Lidiia, 85, shuffled through the Lviv train station in western Ukraine as a wave of faster-moving travelers rushed past. Bent over almost double from a spinal disorder, her eyes were on the floor as she tried to keep up with her son, a few steps ahead.

But her mind, she said, was on the village she had fled and the daughter she could not save when a Russian bombardment destroyed her house.

Before the war came, Lidiia had lived peacefully in the farming village of Dovhenke, near Izium, with her 61-year-old daughter, Iryna, who was paralyzed, and her two grandsons. Three weeks ago, the Russians starting bombing the village: the school, shops and people’s homes.

Lidiia and her son spoke on the condition their last names not be used, for fear of Russian reprisals.

At about 1:30 in the morning on March 26, Lidiia had gotten out of bed, freezing, to put more wood in the iron stove. Her daughter was asleep. They were alone. Her son, Volodia, 62, was sheltering at a friend’s house. One of her grandsons had been injured in a bombing the day before and was in a hospital. His brother was with him.

Then explosions sounded and the house started to shake. The roof came apart above Iryna.

“The ceiling fell and it all came down on her,” Lidiia said. “She was shouting, ‘Mom, save me’!”
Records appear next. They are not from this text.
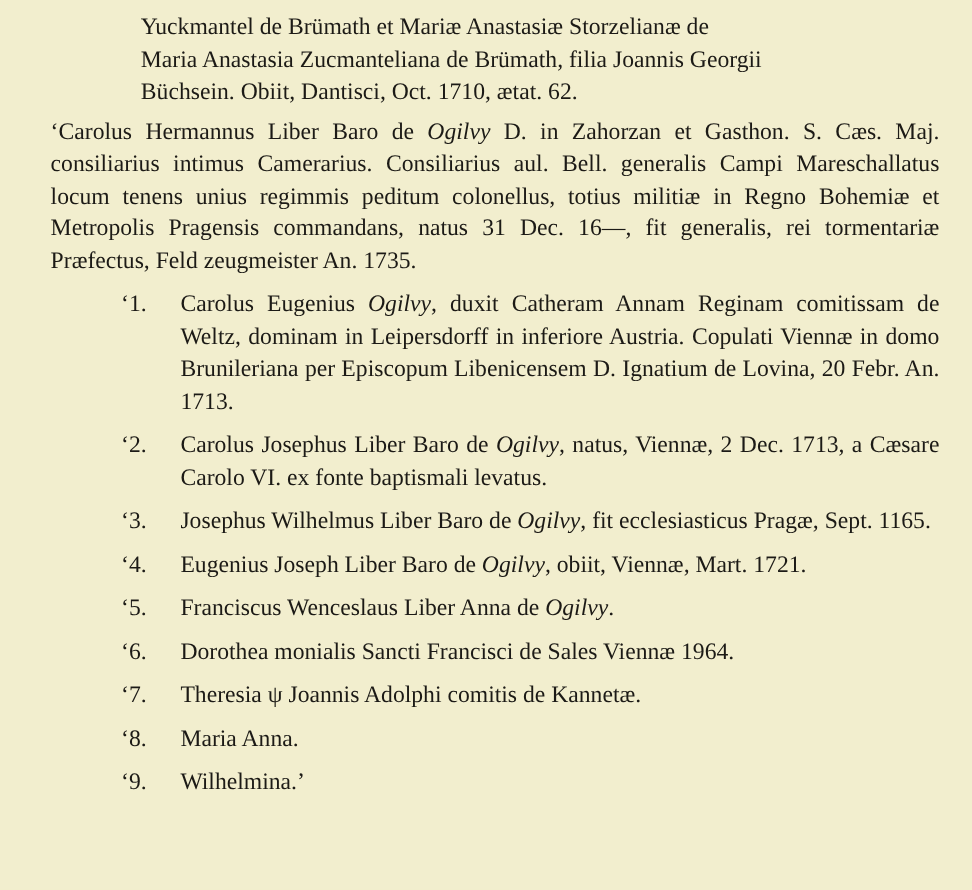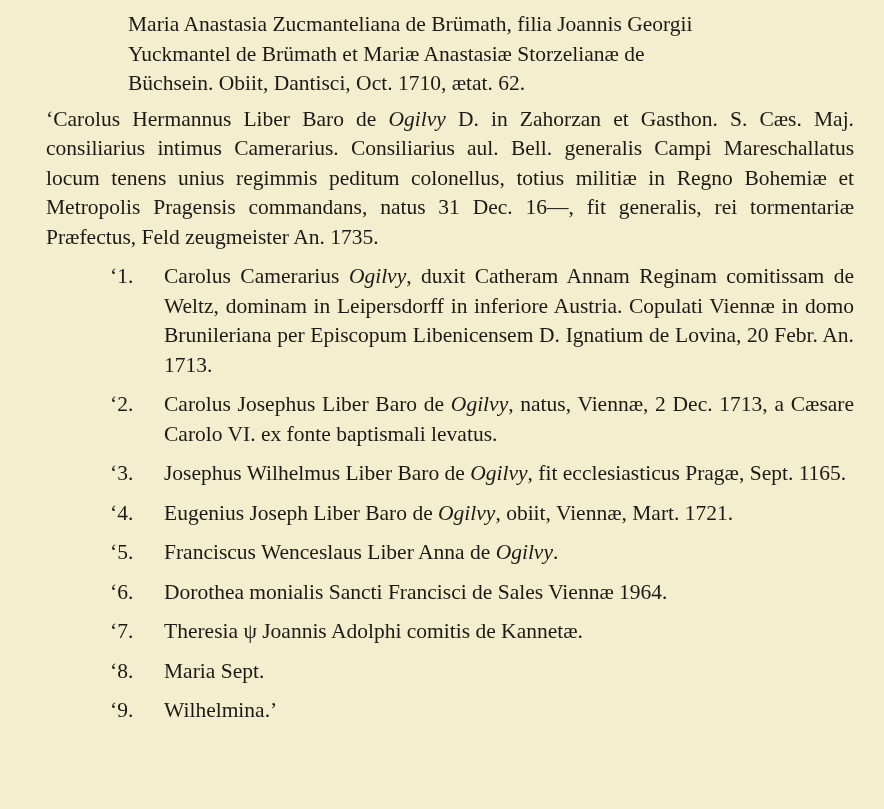--- a/index.html
+++ b/index.html
@@ -68,11 +68,11 @@
 
 <div class="page">
 
+  <div class="para hang-top">
+    <span>Yuckmantel de Brümath et Mariæ Anastasiæ Storzelianæ de</span>
+  </div>
   <div class="para block-top">
     <span>Maria Anastasia Zucmanteliana de Brümath, filia Joannis Georgii</span>
-  </div>
-  <div class="para hang-top">
-    <span>Yuckmantel de Brümath et Mariæ Anastasiæ Storzelianæ de</span>
   </div>
   <div class="para hang-top">
     <span>Büchsein.   Obiit, Dantisci, Oct. 1710, ætat. 62.</span>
There was no electricity. Lidiia tried to make her way in the dark toward her daughter’s bed, but she stumbled and fell.

“I got up and then I fell, I got up and fell, and then I crawled to her,” she said. “She was saying, ‘Quick, hurry up, I’m suffocating,’” Lidiia said, wiping her eyes with the edge of the mauve skirt she wore over flannel pajama bottoms.

The only light in the room came from the stars, visible through the hole in the roof, Lidiia said. She recalled painfully trying to move fallen wooden beams and chunks of clay from on top of her daughter. “She kept saying, ‘Quickly, quickly,’” Lidiia said. “I told her, ‘I can’t do it quickly. I don’t have the strength.’”
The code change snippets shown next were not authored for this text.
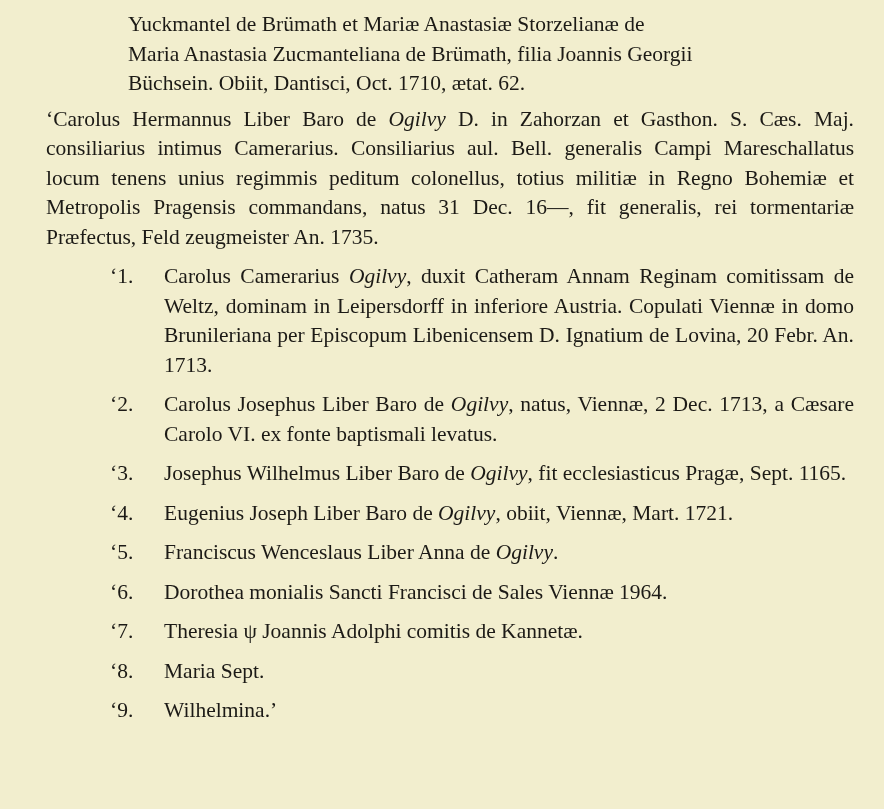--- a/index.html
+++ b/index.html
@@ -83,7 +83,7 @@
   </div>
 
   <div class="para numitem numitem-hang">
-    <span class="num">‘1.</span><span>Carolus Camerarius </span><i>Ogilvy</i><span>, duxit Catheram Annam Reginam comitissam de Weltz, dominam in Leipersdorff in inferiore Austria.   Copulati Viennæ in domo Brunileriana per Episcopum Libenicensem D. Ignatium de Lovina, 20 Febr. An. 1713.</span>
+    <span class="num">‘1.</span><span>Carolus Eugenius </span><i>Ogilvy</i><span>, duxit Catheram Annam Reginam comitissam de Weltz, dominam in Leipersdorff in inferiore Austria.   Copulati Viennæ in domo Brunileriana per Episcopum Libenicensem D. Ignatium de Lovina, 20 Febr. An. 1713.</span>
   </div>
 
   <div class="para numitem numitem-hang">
Lidiia did what she could, removing small pieces of debris covering her daughter until the sun rose. In the morning, a neighbor arrived, removed the biggest pieces of wood and rubble and wrapped Iryna in a blanket. She was still breathing but her hands and feet were blue. They took her to a relative’s house but with the shelling there was no way to get her treated.

“If she lives, she lives,” Lidiia said her doctor told her.

She died the next day.

Slow deaths like Iryna’s have received less attention than other horrors of the war — civilians who were found shot dead with their hands bound in places like Bucha or the bombing of a maternity hospital and a theater in Mariupol.

Lidiia blamed her daughters death on her hands, weakened by age and arthritis, and the curved spine that would not allow her to stand up straight.

“What can I say? My daughter perished,” she said, crying softly as she sat next to plastic bags holding her belongings. “If it weren’t for me she would have survived.”

At the train station, in the city of Lviv, the mother and son were on their way to stay with friends in Khmelnytski, in central Ukraine.

Volodia, with the expertise honed by years familiar with the conflict between Russian-backed separatists, recounted the types rockets he said rained down on their village: “They fired mortars and started to hit us with Grads, Smerch, Uragan.”

“My house was demolished, the barn was demolished. My car burned,” he said. “I had everything and now I have nothing.”